* Source data *

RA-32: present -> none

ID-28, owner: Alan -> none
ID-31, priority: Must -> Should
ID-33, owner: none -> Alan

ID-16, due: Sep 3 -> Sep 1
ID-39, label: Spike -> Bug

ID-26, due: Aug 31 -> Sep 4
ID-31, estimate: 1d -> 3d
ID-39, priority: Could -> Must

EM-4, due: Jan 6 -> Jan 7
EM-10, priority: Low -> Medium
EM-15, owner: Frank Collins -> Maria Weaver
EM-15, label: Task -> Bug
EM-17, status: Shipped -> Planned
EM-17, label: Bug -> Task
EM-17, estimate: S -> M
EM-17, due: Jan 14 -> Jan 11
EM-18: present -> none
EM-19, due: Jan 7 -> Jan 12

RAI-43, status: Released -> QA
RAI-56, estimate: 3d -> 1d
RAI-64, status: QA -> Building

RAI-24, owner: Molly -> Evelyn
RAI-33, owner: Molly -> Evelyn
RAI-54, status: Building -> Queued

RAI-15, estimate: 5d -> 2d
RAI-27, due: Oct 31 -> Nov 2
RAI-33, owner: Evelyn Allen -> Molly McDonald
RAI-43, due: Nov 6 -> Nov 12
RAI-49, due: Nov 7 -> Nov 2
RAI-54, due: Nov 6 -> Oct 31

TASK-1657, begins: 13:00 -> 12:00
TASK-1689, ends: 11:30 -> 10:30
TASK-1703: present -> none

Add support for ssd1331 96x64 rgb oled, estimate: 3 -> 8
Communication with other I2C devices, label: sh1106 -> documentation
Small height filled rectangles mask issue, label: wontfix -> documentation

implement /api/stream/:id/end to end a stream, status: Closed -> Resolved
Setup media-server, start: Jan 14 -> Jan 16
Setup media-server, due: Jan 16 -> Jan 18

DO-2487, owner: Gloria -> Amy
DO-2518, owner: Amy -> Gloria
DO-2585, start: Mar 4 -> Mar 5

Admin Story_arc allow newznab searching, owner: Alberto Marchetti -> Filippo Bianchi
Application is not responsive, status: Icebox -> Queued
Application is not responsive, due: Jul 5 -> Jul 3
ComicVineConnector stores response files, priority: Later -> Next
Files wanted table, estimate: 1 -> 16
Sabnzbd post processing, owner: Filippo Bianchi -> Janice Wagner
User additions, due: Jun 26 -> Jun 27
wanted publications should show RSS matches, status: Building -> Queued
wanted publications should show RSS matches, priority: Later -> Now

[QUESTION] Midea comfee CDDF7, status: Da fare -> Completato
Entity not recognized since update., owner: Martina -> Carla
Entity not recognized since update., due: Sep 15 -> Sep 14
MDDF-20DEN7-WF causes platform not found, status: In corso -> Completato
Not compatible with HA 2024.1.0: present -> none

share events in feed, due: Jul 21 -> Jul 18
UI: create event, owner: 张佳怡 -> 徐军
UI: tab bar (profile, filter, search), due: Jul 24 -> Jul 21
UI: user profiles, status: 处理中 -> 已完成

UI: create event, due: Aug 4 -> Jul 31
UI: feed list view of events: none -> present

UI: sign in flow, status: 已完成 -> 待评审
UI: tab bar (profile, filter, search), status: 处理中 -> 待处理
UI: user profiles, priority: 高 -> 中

* Task to complete *
Your job is to restate all of the data word for word.

* Result below *
RA-32: present -> none

ID-28, owner: Alan -> none
ID-31, priority: Must -> Should
ID-33, owner: none -> Alan

ID-16, due: Sep 3 -> Sep 1
ID-39, label: Spike -> Bug

ID-26, due: Aug 31 -> Sep 4
ID-31, estimate: 1d -> 3d
ID-39, priority: Could -> Must

EM-4, due: Jan 6 -> Jan 7
EM-10, priority: Low -> Medium
EM-15, owner: Frank Collins -> Maria Weaver
EM-15, label: Task -> Bug
EM-17, status: Shipped -> Planned
EM-17, label: Bug -> Task
EM-17, estimate: S -> M
EM-17, due: Jan 14 -> Jan 11
EM-18: present -> none
EM-19, due: Jan 7 -> Jan 12

RAI-43, status: Released -> QA
RAI-56, estimate: 3d -> 1d
RAI-64, status: QA -> Building

RAI-24, owner: Molly -> Evelyn
RAI-33, owner: Molly -> Evelyn
RAI-54, status: Building -> Queued

RAI-15, estimate: 5d -> 2d
RAI-27, due: Oct 31 -> Nov 2
RAI-33, owner: Evelyn Allen -> Molly McDonald
RAI-43, due: Nov 6 -> Nov 12
RAI-49, due: Nov 7 -> Nov 2
RAI-54, due: Nov 6 -> Oct 31

TASK-1657, begins: 13:00 -> 12:00
TASK-1689, ends: 11:30 -> 10:30
TASK-1703: present -> none

Add support for ssd1331 96x64 rgb oled, estimate: 3 -> 8
Communication with other I2C devices, label: sh1106 -> documentation
Small height filled rectangles mask issue, label: wontfix -> documentation

implement /api/stream/:id/end to end a stream, status: Closed -> Resolved
Setup media-server, start: Jan 14 -> Jan 16
Setup media-server, due: Jan 16 -> Jan 18

DO-2487, owner: Gloria -> Amy
DO-2518, owner: Amy -> Gloria
DO-2585, start: Mar 4 -> Mar 5

Admin Story_arc allow newznab searching, owner: Alberto Marchetti -> Filippo Bianchi
Application is not responsive, status: Icebox -> Queued
Application is not responsive, due: Jul 5 -> Jul 3
ComicVineConnector stores response files, priority: Later -> Next
Files wanted table, estimate: 1 -> 16
Sabnzbd post processing, owner: Filippo Bianchi -> Janice Wagner
User additions, due: Jun 26 -> Jun 27
wanted publications should show RSS matches, status: Building -> Queued
wanted publications should show RSS matches, priority: Later -> Now

[QUESTION] Midea comfee CDDF7, status: Da fare -> Completato
Entity not recognized since update., owner: Martina -> Carla
Entity not recognized since update., due: Sep 15 -> Sep 14
MDDF-20DEN7-WF causes platform not found, status: In corso -> Completato
Not compatible with HA 2024.1.0: present -> none

share events in feed, due: Jul 21 -> Jul 18
UI: create event, owner: 张佳怡 -> 徐军
UI: tab bar (profile, filter, search), due: Jul 24 -> Jul 21
UI: user profiles, status: 处理中 -> 已完成

UI: create event, due: Aug 4 -> Jul 31
UI: feed list view of events: none -> present

UI: sign in flow, status: 已完成 -> 待评审
UI: tab bar (profile, filter, search), status: 处理中 -> 待处理
UI: user profiles, priority: 高 -> 中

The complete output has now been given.